Transcribe, leaving out every picture, the lines that run from the start of the listing below through the line with "(e) Making or".
*** Information shown
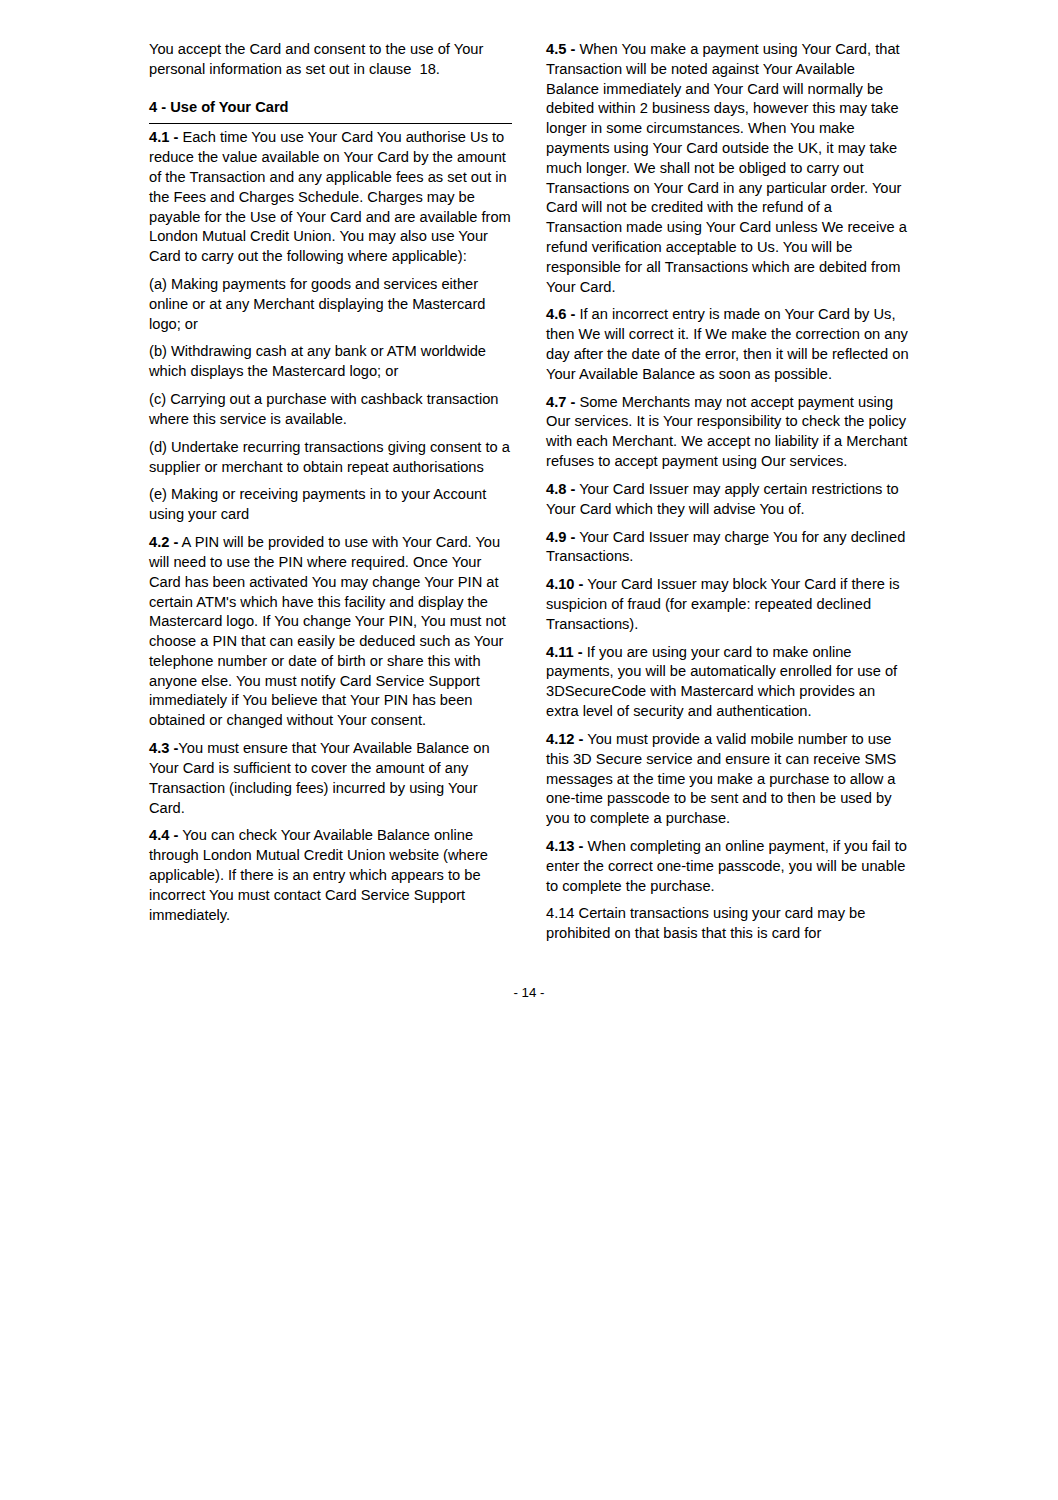You accept the Card and consent to the use of Your personal information as set out in clause 18.
4 - Use of Your Card
4.1 - Each time You use Your Card You authorise Us to reduce the value available on Your Card by the amount of the Transaction and any applicable fees as set out in the Fees and Charges Schedule. Charges may be payable for the Use of Your Card and are available from London Mutual Credit Union. You may also use Your Card to carry out the following where applicable):
(a) Making payments for goods and services either online or at any Merchant displaying the Mastercard logo; or
(b) Withdrawing cash at any bank or ATM worldwide which displays the Mastercard logo; or
(c) Carrying out a purchase with cashback transaction where this service is available.
(d) Undertake recurring transactions giving consent to a supplier or merchant to obtain repeat authorisations
(e) Making or receiving payments in to your Account using your card
4.2 - A PIN will be provided to use with Your Card. You will need to use the PIN where required. Once Your Card has been activated You may change Your PIN at certain ATM's which have this facility and display the Mastercard logo. If You change Your PIN, You must not choose a PIN that can easily be deduced such as Your telephone number or date of birth or share this with anyone else. You must notify Card Service Support immediately if You believe that Your PIN has been obtained or changed without Your consent.
4.3 -You must ensure that Your Available Balance on Your Card is sufficient to cover the amount of any Transaction (including fees) incurred by using Your Card.
4.4 - You can check Your Available Balance online through London Mutual Credit Union website (where applicable). If there is an entry which appears to be incorrect You must contact Card Service Support immediately.
4.5 - When You make a payment using Your Card, that Transaction will be noted against Your Available Balance immediately and Your Card will normally be debited within 2 business days, however this may take longer in some circumstances. When You make payments using Your Card outside the UK, it may take much longer. We shall not be obliged to carry out Transactions on Your Card in any particular order. Your Card will not be credited with the refund of a Transaction made using Your Card unless We receive a refund verification acceptable to Us. You will be responsible for all Transactions which are debited from Your Card.
4.6 - If an incorrect entry is made on Your Card by Us, then We will correct it. If We make the correction on any day after the date of the error, then it will be reflected on Your Available Balance as soon as possible.
4.7 - Some Merchants may not accept payment using Our services. It is Your responsibility to check the policy with each Merchant. We accept no liability if a Merchant refuses to accept payment using Our services.
4.8 - Your Card Issuer may apply certain restrictions to Your Card which they will advise You of.
4.9 - Your Card Issuer may charge You for any declined Transactions.
4.10 - Your Card Issuer may block Your Card if there is suspicion of fraud (for example: repeated declined Transactions).
4.11 - If you are using your card to make online payments, you will be automatically enrolled for use of 3DSecureCode with Mastercard which provides an extra level of security and authentication.
4.12 - You must provide a valid mobile number to use this 3D Secure service and ensure it can receive SMS messages at the time you make a purchase to allow a one-time passcode to be sent and to then be used by you to complete a purchase.
4.13 - When completing an online payment, if you fail to enter the correct one-time passcode, you will be unable to complete the purchase.
4.14 Certain transactions using your card may be prohibited on that basis that this is card for
- 14 -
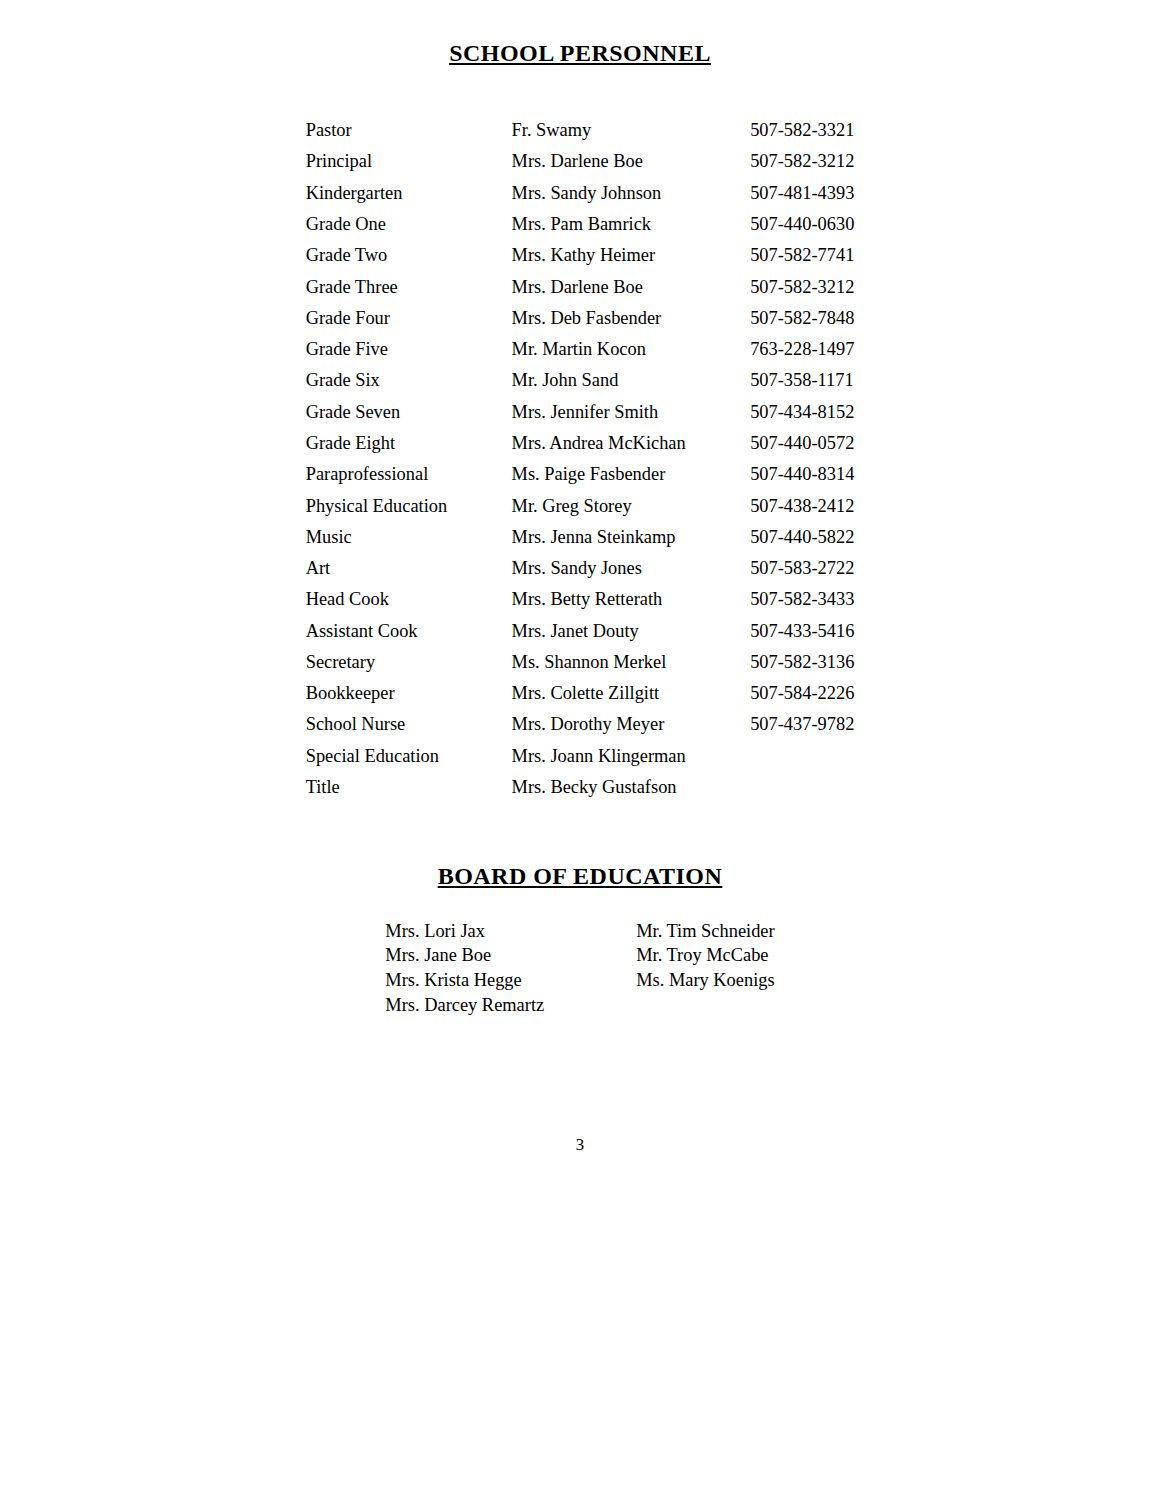SCHOOL PERSONNEL
| Pastor | Fr. Swamy | 507-582-3321 |
| Principal | Mrs. Darlene Boe | 507-582-3212 |
| Kindergarten | Mrs. Sandy Johnson | 507-481-4393 |
| Grade One | Mrs. Pam Bamrick | 507-440-0630 |
| Grade Two | Mrs. Kathy Heimer | 507-582-7741 |
| Grade Three | Mrs. Darlene Boe | 507-582-3212 |
| Grade Four | Mrs. Deb Fasbender | 507-582-7848 |
| Grade Five | Mr. Martin Kocon | 763-228-1497 |
| Grade Six | Mr. John Sand | 507-358-1171 |
| Grade Seven | Mrs. Jennifer Smith | 507-434-8152 |
| Grade Eight | Mrs. Andrea McKichan | 507-440-0572 |
| Paraprofessional | Ms. Paige Fasbender | 507-440-8314 |
| Physical Education | Mr. Greg Storey | 507-438-2412 |
| Music | Mrs. Jenna Steinkamp | 507-440-5822 |
| Art | Mrs. Sandy Jones | 507-583-2722 |
| Head Cook | Mrs. Betty Retterath | 507-582-3433 |
| Assistant Cook | Mrs. Janet Douty | 507-433-5416 |
| Secretary | Ms. Shannon Merkel | 507-582-3136 |
| Bookkeeper | Mrs. Colette Zillgitt | 507-584-2226 |
| School Nurse | Mrs. Dorothy Meyer | 507-437-9782 |
| Special Education | Mrs. Joann Klingerman | |
| Title | Mrs. Becky Gustafson | |
BOARD OF EDUCATION
| Mrs. Lori Jax | Mr. Tim Schneider |
| Mrs. Jane Boe | Mr. Troy McCabe |
| Mrs. Krista Hegge | Ms. Mary Koenigs |
| Mrs. Darcey Remartz | |
3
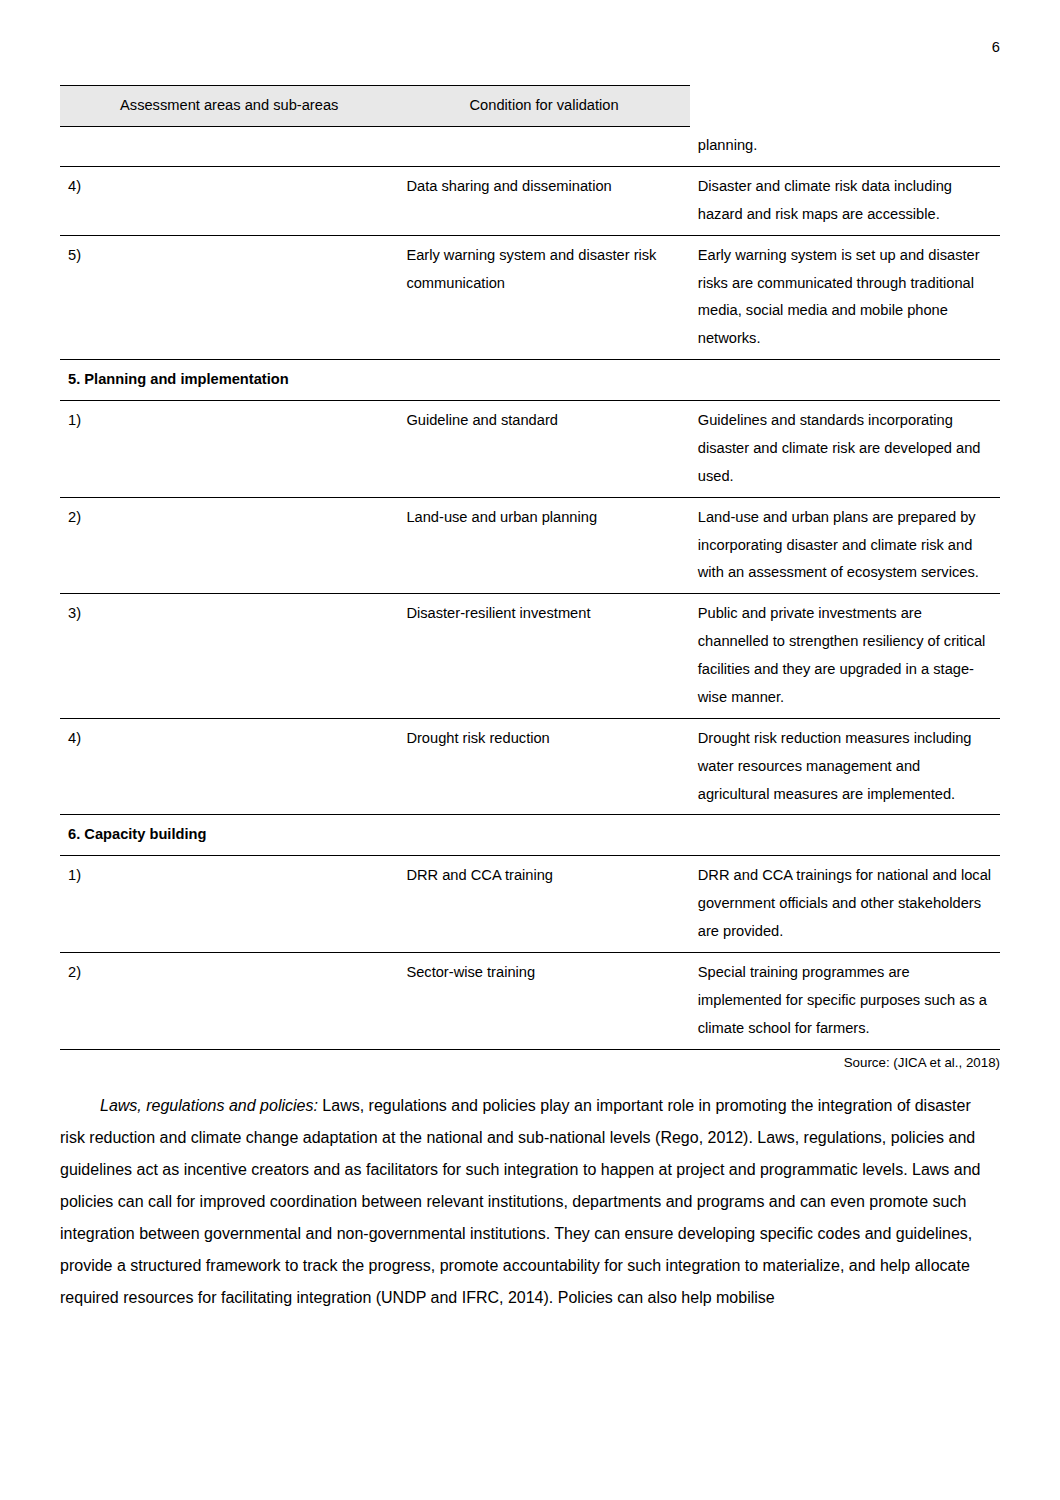6
| Assessment areas and sub-areas | Condition for validation |
| --- | --- |
| | | planning. |
| 4) | Data sharing and dissemination | Disaster and climate risk data including hazard and risk maps are accessible. |
| 5) | Early warning system and disaster risk communication | Early warning system is set up and disaster risks are communicated through traditional media, social media and mobile phone networks. |
| 5. Planning and implementation | |
| 1) | Guideline and standard | Guidelines and standards incorporating disaster and climate risk are developed and used. |
| 2) | Land-use and urban planning | Land-use and urban plans are prepared by incorporating disaster and climate risk and with an assessment of ecosystem services. |
| 3) | Disaster-resilient investment | Public and private investments are channelled to strengthen resiliency of critical facilities and they are upgraded in a stage-wise manner. |
| 4) | Drought risk reduction | Drought risk reduction measures including water resources management and agricultural measures are implemented. |
| 6. Capacity building | |
| 1) | DRR and CCA training | DRR and CCA trainings for national and local government officials and other stakeholders are provided. |
| 2) | Sector-wise training | Special training programmes are implemented for specific purposes such as a climate school for farmers. |
Source: (JICA et al., 2018)
Laws, regulations and policies: Laws, regulations and policies play an important role in promoting the integration of disaster risk reduction and climate change adaptation at the national and sub-national levels (Rego, 2012). Laws, regulations, policies and guidelines act as incentive creators and as facilitators for such integration to happen at project and programmatic levels. Laws and policies can call for improved coordination between relevant institutions, departments and programs and can even promote such integration between governmental and non-governmental institutions. They can ensure developing specific codes and guidelines, provide a structured framework to track the progress, promote accountability for such integration to materialize, and help allocate required resources for facilitating integration (UNDP and IFRC, 2014). Policies can also help mobilise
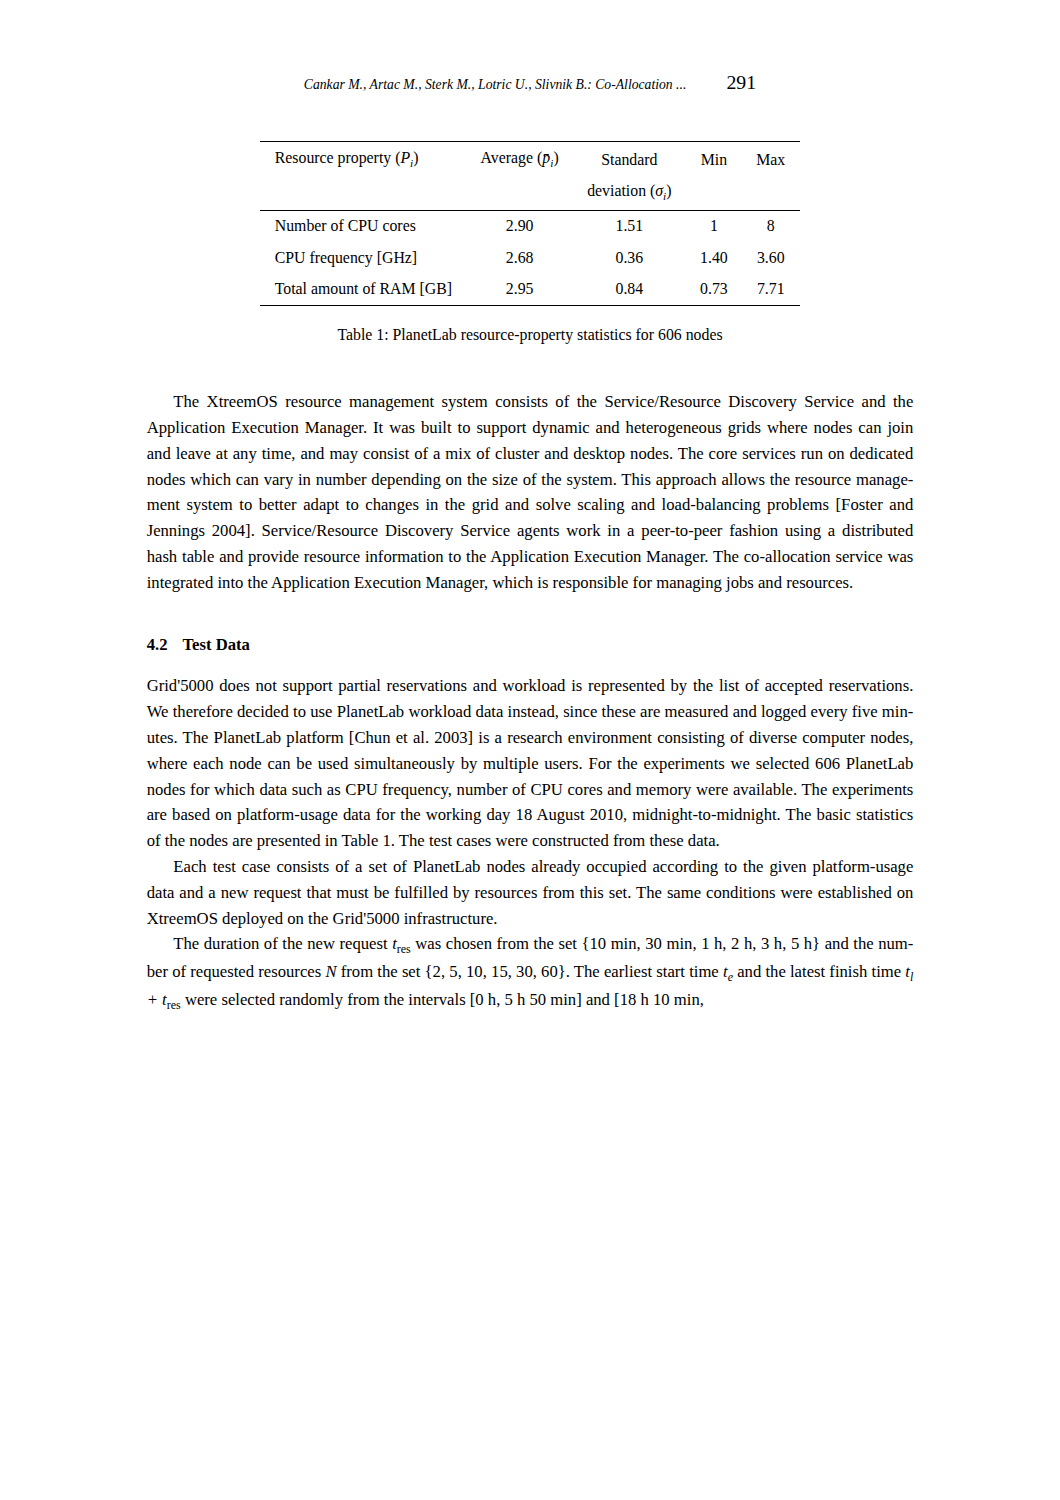Cankar M., Artac M., Sterk M., Lotric U., Slivnik B.: Co-Allocation ... 291
| Resource property ( P i ) | Average ( p̄ i ) | Standard | Min | Max |
| --- | --- | --- | --- | --- |
| | | deviation ( σ i ) | | |
| Number of CPU cores | 2.90 | 1.51 | 1 | 8 |
| CPU frequency [GHz] | 2.68 | 0.36 | 1.40 | 3.60 |
| Total amount of RAM [GB] | 2.95 | 0.84 | 0.73 | 7.71 |
Table 1: PlanetLab resource-property statistics for 606 nodes
The XtreemOS resource management system consists of the Service/Resource Discovery Service and the Application Execution Manager. It was built to support dynamic and heterogeneous grids where nodes can join and leave at any time, and may consist of a mix of cluster and desktop nodes. The core services run on dedicated nodes which can vary in number depending on the size of the system. This approach allows the resource management system to better adapt to changes in the grid and solve scaling and load-balancing problems [Foster and Jennings 2004]. Service/Resource Discovery Service agents work in a peer-to-peer fashion using a distributed hash table and provide resource information to the Application Execution Manager. The co-allocation service was integrated into the Application Execution Manager, which is responsible for managing jobs and resources.
4.2 Test Data
Grid'5000 does not support partial reservations and workload is represented by the list of accepted reservations. We therefore decided to use PlanetLab workload data instead, since these are measured and logged every five minutes. The PlanetLab platform [Chun et al. 2003] is a research environment consisting of diverse computer nodes, where each node can be used simultaneously by multiple users. For the experiments we selected 606 PlanetLab nodes for which data such as CPU frequency, number of CPU cores and memory were available. The experiments are based on platform-usage data for the working day 18 August 2010, midnight-to-midnight. The basic statistics of the nodes are presented in Table 1. The test cases were constructed from these data.
Each test case consists of a set of PlanetLab nodes already occupied according to the given platform-usage data and a new request that must be fulfilled by resources from this set. The same conditions were established on XtreemOS deployed on the Grid'5000 infrastructure.
The duration of the new request tres was chosen from the set {10 min, 30 min, 1 h, 2 h, 3 h, 5 h} and the number of requested resources N from the set {2, 5, 10, 15, 30, 60}. The earliest start time te and the latest finish time tl + tres were selected randomly from the intervals [0 h, 5 h 50 min] and [18 h 10 min,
******
# Solution to this problem
You accept the Card and consent to the use of Your personal information as set out in clause 18.
4 - Use of Your Card
4.1 - Each time You use Your Card You authorise Us to reduce the value available on Your Card by the amount of the Transaction and any applicable fees as set out in the Fees and Charges Schedule. Charges may be payable for the Use of Your Card and are available from London Mutual Credit Union. You may also use Your Card to carry out the following where applicable):
(a) Making payments for goods and services either online or at any Merchant displaying the Mastercard logo; or
(b) Withdrawing cash at any bank or ATM worldwide which displays the Mastercard logo; or
(c) Carrying out a purchase with cashback transaction where this service is available.
(d) Undertake recurring transactions giving consent to a supplier or merchant to obtain repeat authorisations
(e) Making or receiving payments in to your Account using your card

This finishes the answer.